Data for this task:
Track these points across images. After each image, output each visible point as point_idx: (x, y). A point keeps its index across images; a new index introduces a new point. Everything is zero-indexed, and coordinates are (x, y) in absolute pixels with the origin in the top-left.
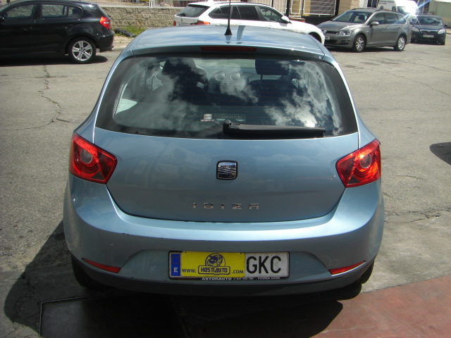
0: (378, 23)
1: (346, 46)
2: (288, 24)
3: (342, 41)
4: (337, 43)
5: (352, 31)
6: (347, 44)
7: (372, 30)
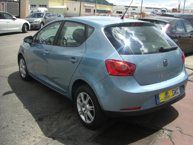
0: (47, 17)
1: (37, 28)
2: (16, 20)
3: (35, 26)
4: (33, 27)
5: (39, 21)
6: (37, 27)
7: (46, 20)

Task:
In the entries, swap "top-left" for "upper-left" and write every line out again with nothing else changed, leaving out the pictures.

Exercise response:
Track these points across images. After each image, output each visible point as point_idx: (x, y). A point keeps its index across images; a new index introduces a new point. Everything is zero-indexed, and coordinates are (x, y) in absolute pixels with the origin in the upper-left.
0: (378, 23)
1: (346, 46)
2: (288, 24)
3: (342, 41)
4: (337, 43)
5: (352, 31)
6: (347, 44)
7: (372, 30)
0: (47, 17)
1: (37, 28)
2: (16, 20)
3: (35, 26)
4: (33, 27)
5: (39, 21)
6: (37, 27)
7: (46, 20)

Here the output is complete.